Search the data for the word "wire" and copy every line where it occurs.

::::::

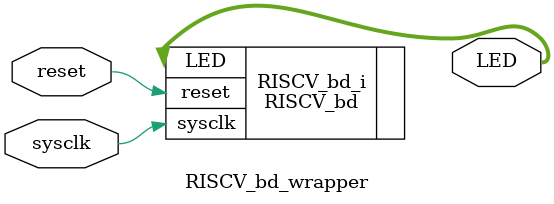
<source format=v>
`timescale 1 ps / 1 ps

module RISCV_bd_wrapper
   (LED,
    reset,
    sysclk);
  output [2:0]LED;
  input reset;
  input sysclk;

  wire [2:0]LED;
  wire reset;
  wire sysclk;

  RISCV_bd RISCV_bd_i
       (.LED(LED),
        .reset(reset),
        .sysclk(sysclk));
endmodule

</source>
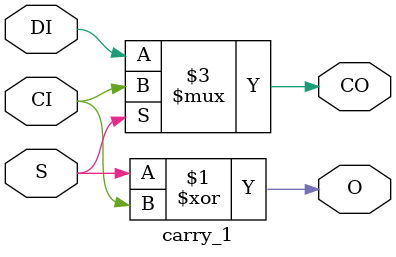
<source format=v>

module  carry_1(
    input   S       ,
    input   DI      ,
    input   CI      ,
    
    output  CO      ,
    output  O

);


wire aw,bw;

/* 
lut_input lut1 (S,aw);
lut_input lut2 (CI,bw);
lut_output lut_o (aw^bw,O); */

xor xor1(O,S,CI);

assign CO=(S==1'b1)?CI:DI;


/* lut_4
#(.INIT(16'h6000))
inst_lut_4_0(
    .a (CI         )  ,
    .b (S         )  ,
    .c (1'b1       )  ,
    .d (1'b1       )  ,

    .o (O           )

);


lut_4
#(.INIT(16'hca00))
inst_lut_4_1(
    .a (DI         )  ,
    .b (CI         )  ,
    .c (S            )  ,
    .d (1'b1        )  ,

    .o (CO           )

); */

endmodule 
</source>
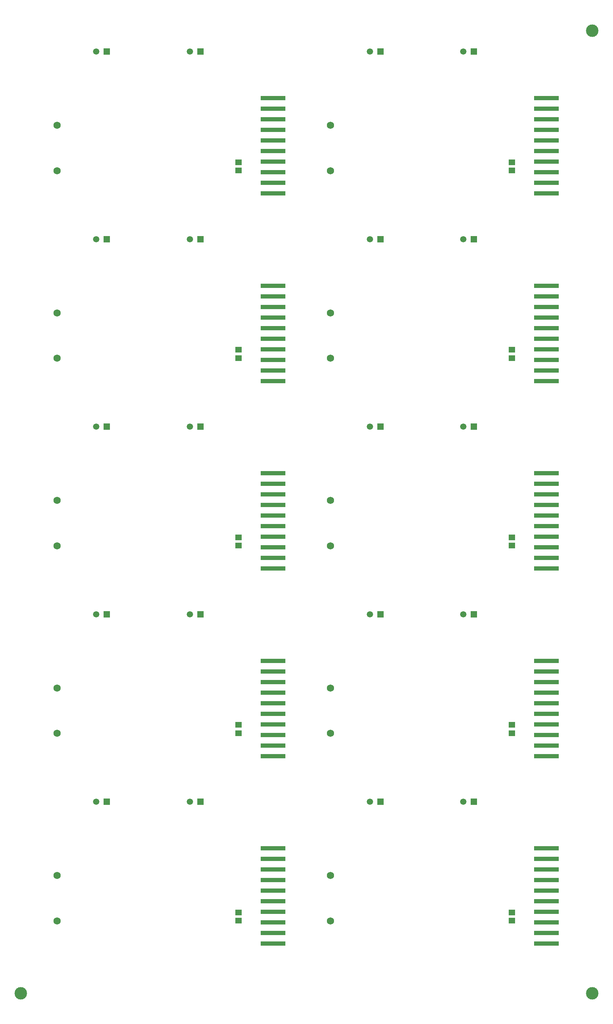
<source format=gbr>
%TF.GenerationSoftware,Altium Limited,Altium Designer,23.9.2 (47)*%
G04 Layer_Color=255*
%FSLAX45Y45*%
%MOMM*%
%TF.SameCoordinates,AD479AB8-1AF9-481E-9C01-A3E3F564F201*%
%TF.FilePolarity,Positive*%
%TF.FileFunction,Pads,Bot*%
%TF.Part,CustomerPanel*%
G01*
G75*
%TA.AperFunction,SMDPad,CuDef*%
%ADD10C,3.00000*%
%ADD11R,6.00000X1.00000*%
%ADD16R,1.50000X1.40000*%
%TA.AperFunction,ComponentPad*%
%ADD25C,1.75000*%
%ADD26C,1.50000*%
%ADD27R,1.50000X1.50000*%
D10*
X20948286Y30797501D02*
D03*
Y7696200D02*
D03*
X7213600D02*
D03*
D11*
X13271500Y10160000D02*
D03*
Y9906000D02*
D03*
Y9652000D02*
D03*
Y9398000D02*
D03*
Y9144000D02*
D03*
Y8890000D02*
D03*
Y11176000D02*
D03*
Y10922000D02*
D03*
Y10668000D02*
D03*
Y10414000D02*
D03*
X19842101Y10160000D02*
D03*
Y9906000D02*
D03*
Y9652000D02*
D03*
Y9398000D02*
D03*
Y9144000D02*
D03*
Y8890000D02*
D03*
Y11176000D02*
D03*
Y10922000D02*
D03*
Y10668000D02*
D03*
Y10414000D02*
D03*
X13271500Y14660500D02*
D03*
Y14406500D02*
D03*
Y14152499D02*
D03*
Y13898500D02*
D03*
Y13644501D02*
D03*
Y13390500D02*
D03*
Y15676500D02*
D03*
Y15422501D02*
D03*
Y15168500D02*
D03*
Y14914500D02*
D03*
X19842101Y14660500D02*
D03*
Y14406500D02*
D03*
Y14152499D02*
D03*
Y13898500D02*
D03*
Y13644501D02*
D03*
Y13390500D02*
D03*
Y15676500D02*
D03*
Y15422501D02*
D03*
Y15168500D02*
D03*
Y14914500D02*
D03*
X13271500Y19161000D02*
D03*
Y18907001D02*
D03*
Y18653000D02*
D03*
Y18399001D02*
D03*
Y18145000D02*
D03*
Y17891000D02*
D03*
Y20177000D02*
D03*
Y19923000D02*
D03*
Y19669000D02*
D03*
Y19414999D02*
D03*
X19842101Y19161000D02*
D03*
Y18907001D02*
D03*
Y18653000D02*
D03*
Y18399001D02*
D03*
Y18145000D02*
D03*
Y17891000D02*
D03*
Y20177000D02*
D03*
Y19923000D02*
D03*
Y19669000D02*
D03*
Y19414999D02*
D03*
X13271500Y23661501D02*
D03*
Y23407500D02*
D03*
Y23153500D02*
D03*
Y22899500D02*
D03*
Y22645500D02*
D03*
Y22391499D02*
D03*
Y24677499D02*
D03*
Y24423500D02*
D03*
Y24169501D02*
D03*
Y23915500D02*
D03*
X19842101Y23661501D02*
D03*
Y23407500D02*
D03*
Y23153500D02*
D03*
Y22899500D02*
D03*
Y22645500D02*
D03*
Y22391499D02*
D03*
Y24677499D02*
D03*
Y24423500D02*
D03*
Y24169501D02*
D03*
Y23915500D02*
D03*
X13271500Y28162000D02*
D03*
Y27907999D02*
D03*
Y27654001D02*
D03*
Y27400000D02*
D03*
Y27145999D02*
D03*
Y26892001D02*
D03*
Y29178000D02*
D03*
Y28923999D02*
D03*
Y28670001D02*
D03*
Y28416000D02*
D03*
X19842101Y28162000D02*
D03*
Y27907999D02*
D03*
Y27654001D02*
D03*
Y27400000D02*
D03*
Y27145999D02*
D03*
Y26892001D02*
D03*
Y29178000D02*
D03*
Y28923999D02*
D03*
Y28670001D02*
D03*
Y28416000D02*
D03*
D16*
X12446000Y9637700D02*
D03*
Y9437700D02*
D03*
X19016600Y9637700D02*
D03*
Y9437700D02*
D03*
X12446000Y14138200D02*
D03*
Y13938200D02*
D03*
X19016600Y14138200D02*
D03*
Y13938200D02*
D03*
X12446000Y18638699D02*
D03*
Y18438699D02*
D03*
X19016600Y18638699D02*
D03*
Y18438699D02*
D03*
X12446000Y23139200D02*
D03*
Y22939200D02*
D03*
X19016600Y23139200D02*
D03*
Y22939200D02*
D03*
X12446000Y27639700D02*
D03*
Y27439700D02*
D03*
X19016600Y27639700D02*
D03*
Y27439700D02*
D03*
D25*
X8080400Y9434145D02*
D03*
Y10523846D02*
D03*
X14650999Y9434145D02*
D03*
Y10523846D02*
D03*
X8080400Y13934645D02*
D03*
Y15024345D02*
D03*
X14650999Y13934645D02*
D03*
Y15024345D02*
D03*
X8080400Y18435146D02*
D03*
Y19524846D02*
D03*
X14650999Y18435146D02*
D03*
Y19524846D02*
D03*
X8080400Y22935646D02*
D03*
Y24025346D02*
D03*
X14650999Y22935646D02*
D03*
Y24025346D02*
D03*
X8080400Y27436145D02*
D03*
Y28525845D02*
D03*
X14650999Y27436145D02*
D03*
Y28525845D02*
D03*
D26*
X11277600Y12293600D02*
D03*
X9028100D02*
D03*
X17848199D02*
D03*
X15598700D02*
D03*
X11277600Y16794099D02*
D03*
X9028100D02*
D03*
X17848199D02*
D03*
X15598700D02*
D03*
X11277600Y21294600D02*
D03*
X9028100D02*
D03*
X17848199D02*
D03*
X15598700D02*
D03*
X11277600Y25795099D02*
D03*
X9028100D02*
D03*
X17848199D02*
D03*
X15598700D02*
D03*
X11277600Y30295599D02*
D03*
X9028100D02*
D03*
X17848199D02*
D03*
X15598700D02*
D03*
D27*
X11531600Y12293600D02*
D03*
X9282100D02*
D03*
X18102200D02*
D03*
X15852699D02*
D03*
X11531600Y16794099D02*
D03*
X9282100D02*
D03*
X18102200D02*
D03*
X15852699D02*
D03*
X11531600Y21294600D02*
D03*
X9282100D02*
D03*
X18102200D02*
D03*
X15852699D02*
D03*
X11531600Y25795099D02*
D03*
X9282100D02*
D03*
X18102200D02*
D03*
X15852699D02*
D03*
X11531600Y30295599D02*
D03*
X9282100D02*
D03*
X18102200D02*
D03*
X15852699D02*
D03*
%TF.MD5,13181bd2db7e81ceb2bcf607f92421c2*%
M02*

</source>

::::::

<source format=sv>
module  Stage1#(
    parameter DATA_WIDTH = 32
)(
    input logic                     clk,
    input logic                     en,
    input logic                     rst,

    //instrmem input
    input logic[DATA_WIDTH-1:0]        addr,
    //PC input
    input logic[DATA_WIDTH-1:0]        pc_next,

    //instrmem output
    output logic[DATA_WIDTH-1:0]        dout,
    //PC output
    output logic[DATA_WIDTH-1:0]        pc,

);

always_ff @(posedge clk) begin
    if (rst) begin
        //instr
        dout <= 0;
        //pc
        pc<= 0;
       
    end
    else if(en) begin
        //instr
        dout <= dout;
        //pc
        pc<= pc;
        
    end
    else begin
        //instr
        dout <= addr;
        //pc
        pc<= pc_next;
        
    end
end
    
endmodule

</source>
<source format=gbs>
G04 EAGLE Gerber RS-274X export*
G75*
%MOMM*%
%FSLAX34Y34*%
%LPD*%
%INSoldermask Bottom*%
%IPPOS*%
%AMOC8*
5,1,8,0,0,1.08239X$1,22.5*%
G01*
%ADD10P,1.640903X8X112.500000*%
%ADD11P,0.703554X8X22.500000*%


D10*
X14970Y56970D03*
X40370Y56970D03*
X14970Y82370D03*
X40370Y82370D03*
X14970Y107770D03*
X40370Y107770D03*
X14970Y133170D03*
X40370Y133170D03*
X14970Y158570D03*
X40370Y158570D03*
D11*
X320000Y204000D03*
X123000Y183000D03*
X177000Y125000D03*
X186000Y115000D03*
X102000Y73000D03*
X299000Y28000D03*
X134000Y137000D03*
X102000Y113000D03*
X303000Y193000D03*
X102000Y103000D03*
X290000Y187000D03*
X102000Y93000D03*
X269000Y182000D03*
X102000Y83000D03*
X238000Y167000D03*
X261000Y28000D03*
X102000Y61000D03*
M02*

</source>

::::::

## Response area
  wire [2:0]LED;
  wire reset;
  wire sysclk;
wire aw,bw;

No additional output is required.